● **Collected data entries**
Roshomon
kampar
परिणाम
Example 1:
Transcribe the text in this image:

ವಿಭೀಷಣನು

...

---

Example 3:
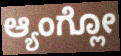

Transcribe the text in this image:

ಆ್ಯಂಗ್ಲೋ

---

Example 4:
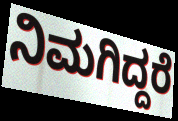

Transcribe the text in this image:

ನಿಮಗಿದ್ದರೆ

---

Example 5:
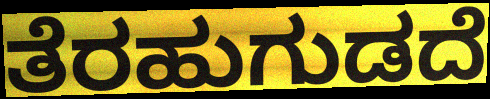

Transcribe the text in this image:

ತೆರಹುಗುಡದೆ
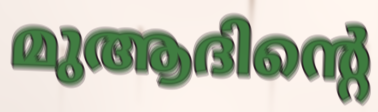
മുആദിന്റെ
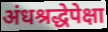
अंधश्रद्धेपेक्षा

● **Work task**
Count how many lines in the entries hold "Example" and reply with that number alone.

● **Problem solution**
4